##### Records supplied

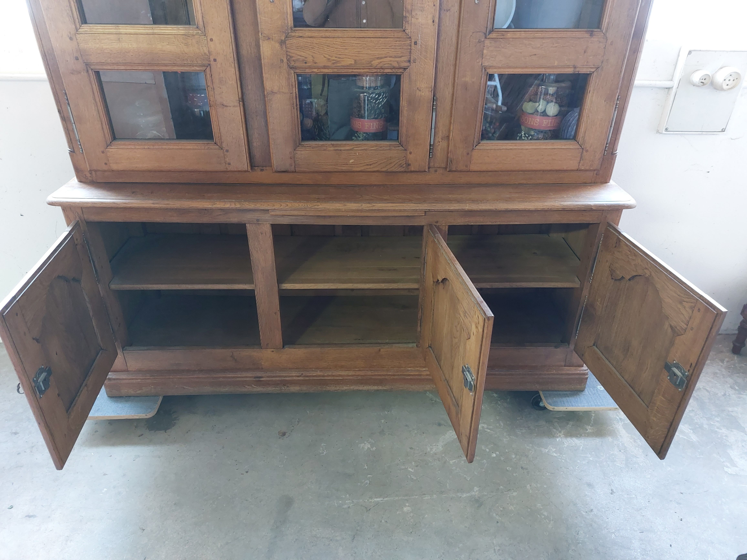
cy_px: 280
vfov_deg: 56.8
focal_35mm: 24
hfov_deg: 71.6
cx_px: 374
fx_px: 518
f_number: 1.8
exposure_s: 1/23
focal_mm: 5.23
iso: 500
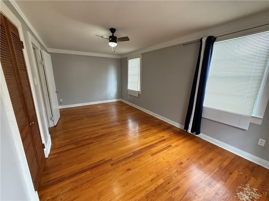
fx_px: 109
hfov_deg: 102.1
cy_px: 100
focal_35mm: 14
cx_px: 134
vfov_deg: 85.7
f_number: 2.2
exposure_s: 1/60
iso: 400
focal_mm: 2.22
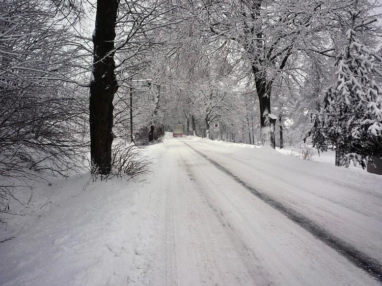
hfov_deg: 56.8
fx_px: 353
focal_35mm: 32
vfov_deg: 44.2
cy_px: 143
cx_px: 191
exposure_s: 1/60
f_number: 3.3
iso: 100
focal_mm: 5.2
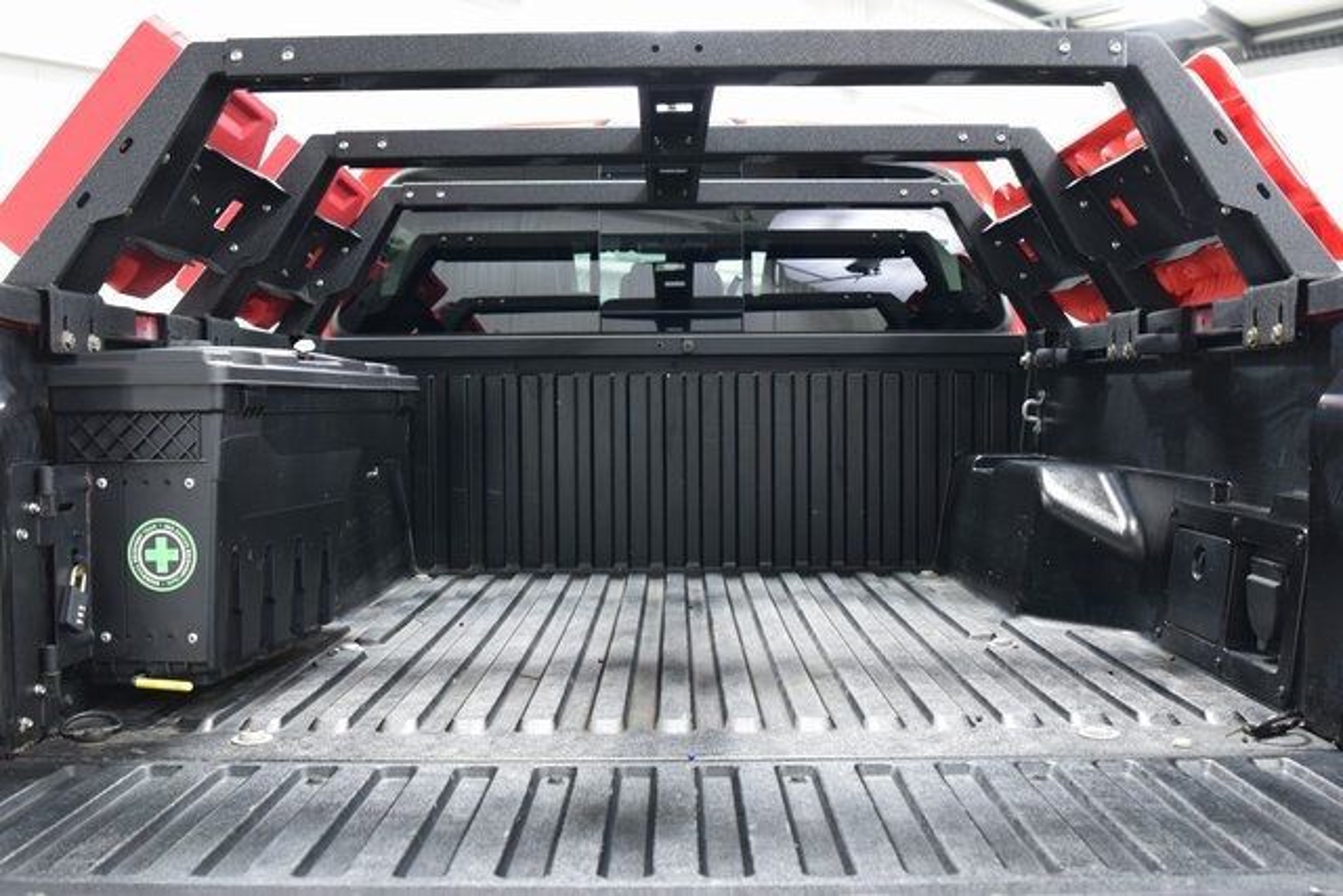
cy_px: 448
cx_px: 672
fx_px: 1343
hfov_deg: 53.1
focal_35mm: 36
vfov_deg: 36.9
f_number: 5
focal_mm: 24
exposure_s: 1/15
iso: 1600
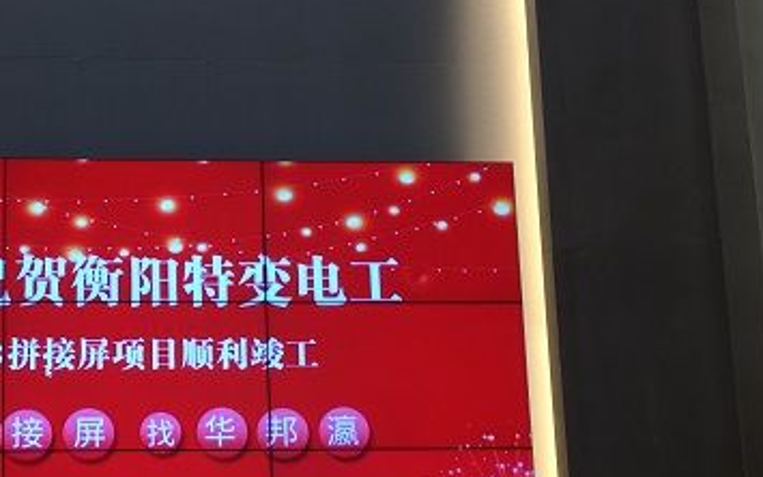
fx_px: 1081
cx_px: 129
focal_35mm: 52
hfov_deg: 37.2
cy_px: 370
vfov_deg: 24.5
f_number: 2.2
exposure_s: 1/50
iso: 32
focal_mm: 4.15
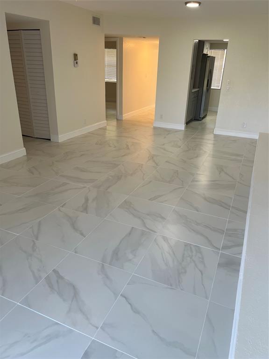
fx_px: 269
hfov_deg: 53.1
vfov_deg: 67.3
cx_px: 134
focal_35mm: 26
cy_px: 180
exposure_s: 1/120
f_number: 1.5
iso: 80
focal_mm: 5.7
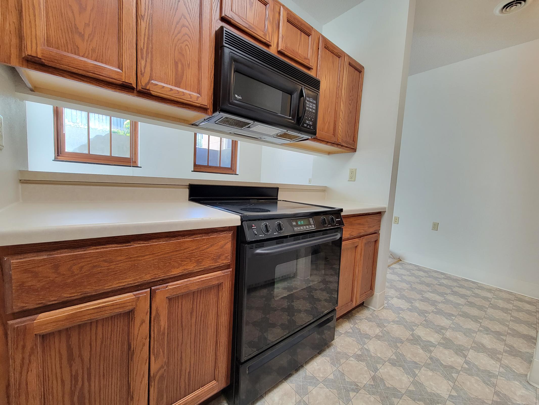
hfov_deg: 106.2
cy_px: 202
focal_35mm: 13
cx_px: 270
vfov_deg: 89.9
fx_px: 202
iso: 400
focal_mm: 2.2
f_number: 2.2
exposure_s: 1/60
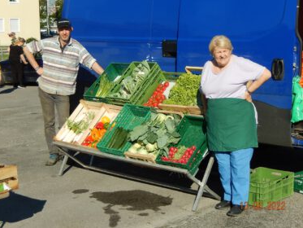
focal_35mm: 68
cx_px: 152
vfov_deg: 21.6
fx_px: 595
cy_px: 114
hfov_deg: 28.6
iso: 125
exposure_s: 1/800
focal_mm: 12
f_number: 4.8
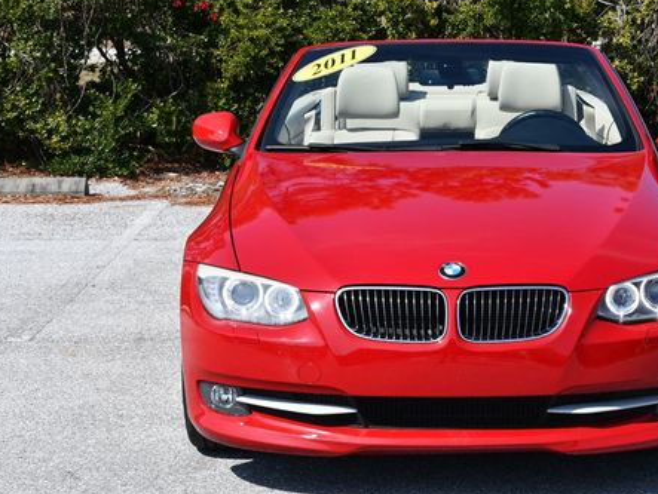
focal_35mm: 100
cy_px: 248
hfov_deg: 19.6
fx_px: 1902
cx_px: 431
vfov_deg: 14.8
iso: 100
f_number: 8
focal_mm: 36
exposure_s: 1/250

##########

- **Brief**:
Transcription of the lines from the one with "focal_35mm: 36" through the end of the entries is required, exact and with no pictures.

- **Task solution**:
focal_35mm: 36
vfov_deg: 36.9
f_number: 5
focal_mm: 24
exposure_s: 1/15
iso: 1600
fx_px: 1081
cx_px: 129
focal_35mm: 52
hfov_deg: 37.2
cy_px: 370
vfov_deg: 24.5
f_number: 2.2
exposure_s: 1/50
iso: 32
focal_mm: 4.15
fx_px: 269
hfov_deg: 53.1
vfov_deg: 67.3
cx_px: 134
focal_35mm: 26
cy_px: 180
exposure_s: 1/120
f_number: 1.5
iso: 80
focal_mm: 5.7
hfov_deg: 106.2
cy_px: 202
focal_35mm: 13
cx_px: 270
vfov_deg: 89.9
fx_px: 202
iso: 400
focal_mm: 2.2
f_number: 2.2
exposure_s: 1/60
focal_35mm: 68
cx_px: 152
vfov_deg: 21.6
fx_px: 595
cy_px: 114
hfov_deg: 28.6
iso: 125
exposure_s: 1/800
focal_mm: 12
f_number: 4.8
focal_35mm: 100
cy_px: 248
hfov_deg: 19.6
fx_px: 1902
cx_px: 431
vfov_deg: 14.8
iso: 100
f_number: 8
focal_mm: 36
exposure_s: 1/250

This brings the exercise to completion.